(Dataset entries)
_ _ _ _ _ _ _

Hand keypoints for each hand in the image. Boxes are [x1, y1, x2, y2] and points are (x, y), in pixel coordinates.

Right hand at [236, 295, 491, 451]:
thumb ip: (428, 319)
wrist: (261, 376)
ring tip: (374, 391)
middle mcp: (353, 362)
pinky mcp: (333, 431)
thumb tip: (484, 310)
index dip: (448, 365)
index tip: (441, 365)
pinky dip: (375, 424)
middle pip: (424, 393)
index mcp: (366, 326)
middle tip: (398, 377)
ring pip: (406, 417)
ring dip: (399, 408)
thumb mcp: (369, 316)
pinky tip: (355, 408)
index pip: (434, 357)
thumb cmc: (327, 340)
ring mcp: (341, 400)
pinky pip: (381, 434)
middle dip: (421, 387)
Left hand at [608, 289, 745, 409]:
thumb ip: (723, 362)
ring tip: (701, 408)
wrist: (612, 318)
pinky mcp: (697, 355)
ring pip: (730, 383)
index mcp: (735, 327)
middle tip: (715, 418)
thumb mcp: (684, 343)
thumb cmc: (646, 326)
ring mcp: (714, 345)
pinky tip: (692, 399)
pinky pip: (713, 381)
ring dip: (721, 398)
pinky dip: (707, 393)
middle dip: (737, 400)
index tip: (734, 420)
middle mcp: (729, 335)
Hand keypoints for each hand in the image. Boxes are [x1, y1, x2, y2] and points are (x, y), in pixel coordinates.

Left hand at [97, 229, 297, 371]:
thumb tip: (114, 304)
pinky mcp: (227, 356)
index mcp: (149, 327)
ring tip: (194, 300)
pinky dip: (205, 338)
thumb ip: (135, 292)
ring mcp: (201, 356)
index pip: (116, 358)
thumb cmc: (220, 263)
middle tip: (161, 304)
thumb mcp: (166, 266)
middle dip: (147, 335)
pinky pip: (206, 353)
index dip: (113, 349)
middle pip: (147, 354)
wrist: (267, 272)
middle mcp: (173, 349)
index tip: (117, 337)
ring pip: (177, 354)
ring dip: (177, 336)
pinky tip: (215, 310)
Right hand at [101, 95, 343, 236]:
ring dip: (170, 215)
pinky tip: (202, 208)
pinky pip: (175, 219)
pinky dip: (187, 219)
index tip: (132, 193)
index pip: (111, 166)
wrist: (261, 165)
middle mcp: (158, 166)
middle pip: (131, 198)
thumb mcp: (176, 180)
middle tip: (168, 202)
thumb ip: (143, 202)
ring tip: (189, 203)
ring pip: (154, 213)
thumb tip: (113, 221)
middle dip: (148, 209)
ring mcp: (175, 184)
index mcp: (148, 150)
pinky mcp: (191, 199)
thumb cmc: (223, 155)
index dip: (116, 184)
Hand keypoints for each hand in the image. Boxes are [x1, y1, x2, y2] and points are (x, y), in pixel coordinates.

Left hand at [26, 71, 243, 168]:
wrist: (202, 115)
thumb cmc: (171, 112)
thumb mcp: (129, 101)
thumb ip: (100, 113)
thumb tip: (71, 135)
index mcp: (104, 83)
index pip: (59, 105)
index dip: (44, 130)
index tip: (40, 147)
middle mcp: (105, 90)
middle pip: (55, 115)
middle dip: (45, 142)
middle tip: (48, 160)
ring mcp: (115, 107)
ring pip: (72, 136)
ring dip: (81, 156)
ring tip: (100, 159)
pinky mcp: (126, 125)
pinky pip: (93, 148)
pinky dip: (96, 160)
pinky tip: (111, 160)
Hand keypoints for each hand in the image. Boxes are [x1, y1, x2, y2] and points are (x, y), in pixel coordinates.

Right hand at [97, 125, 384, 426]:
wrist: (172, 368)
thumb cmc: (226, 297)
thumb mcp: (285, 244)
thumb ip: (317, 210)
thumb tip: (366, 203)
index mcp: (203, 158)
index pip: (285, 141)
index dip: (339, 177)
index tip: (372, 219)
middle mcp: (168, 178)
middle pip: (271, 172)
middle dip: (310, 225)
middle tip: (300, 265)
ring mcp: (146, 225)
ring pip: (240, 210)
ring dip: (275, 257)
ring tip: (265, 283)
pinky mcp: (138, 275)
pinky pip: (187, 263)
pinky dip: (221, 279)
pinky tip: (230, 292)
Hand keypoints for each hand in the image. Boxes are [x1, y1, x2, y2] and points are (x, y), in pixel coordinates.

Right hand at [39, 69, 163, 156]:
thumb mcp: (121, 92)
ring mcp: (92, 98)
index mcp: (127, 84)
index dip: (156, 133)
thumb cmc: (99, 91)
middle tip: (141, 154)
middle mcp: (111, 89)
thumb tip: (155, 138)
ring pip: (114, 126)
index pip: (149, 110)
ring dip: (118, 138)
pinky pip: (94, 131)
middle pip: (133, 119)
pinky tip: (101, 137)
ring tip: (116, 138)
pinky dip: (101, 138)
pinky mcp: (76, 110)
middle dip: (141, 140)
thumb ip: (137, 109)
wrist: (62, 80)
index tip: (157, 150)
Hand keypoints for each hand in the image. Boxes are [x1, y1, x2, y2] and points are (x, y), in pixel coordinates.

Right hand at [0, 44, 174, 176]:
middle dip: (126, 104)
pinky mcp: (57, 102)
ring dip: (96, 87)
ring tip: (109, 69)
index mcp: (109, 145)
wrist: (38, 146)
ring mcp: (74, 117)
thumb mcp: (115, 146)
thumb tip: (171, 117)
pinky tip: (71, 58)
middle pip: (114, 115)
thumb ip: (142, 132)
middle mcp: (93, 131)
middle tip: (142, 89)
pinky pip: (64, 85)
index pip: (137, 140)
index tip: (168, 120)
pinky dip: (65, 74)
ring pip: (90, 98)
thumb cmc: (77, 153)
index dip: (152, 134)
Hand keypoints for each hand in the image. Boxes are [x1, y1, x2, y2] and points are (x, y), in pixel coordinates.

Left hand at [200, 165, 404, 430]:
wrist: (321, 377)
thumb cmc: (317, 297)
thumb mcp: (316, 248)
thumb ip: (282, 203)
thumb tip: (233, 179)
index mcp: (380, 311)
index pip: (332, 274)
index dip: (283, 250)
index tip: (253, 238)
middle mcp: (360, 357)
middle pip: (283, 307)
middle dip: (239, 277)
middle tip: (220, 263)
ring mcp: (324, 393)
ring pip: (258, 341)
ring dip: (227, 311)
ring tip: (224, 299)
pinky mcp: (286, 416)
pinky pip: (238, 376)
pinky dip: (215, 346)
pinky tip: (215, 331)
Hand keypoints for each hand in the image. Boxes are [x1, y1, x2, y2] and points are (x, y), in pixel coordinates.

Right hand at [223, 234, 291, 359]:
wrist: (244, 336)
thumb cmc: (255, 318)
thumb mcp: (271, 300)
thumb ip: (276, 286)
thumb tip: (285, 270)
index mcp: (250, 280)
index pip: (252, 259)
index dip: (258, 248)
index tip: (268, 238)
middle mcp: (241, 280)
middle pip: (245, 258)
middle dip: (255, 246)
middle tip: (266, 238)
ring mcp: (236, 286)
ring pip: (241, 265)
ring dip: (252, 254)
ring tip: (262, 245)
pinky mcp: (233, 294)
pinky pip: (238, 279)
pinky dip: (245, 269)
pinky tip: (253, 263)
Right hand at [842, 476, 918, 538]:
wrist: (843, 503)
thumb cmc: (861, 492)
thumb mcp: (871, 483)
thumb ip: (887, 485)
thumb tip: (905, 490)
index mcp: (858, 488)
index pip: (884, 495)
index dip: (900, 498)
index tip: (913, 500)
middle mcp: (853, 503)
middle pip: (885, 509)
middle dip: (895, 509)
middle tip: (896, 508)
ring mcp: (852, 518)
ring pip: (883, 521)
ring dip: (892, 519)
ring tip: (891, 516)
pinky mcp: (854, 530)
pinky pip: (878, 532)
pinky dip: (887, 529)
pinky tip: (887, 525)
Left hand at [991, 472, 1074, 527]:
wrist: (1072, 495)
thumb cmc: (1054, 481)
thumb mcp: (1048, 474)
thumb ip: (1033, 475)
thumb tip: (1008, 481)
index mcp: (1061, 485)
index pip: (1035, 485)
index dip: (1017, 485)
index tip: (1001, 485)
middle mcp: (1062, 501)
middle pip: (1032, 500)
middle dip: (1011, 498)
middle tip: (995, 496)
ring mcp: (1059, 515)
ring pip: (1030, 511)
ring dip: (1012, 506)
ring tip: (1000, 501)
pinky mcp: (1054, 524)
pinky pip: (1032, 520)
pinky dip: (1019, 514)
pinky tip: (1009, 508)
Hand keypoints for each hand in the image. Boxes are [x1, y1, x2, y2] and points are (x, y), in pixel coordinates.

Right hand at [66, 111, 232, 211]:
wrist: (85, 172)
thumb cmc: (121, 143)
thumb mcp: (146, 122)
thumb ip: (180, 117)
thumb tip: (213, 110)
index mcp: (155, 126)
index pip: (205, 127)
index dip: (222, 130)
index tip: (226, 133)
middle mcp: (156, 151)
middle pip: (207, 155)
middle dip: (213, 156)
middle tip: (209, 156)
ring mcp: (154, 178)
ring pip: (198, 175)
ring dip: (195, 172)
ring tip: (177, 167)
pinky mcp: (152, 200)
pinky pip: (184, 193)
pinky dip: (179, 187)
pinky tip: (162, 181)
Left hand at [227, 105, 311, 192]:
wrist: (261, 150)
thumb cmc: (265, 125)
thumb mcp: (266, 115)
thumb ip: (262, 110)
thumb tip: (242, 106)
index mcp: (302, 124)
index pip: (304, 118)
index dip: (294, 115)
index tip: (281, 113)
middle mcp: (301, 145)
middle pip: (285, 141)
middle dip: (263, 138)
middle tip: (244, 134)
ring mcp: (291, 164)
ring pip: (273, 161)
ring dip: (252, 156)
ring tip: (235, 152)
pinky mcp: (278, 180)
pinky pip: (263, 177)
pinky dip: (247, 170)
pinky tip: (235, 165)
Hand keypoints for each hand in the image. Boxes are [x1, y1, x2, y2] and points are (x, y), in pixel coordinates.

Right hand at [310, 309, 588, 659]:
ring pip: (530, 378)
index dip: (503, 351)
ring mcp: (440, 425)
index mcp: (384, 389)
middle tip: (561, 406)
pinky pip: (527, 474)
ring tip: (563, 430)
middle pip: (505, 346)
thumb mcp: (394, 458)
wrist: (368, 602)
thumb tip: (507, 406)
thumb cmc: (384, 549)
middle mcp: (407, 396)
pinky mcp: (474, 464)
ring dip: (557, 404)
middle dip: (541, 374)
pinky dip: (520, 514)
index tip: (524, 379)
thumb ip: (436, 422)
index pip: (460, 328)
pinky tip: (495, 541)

_ _ _ _ _ _ _

EXERCISE BRIEF
Set down exactly, and only, the lines from the one with "wrist: (368, 602)" to the final line of the data.

EXERCISE RESULT
wrist: (368, 602)
thumb tip: (507, 406)
thumb cmc: (384, 549)
middle mcp: (407, 396)
pinky mcp: (474, 464)
ring dip: (557, 404)
middle dip: (541, 374)
pinky dip: (520, 514)
index tip: (524, 379)
thumb ip: (436, 422)
index pip: (460, 328)
pinky tip: (495, 541)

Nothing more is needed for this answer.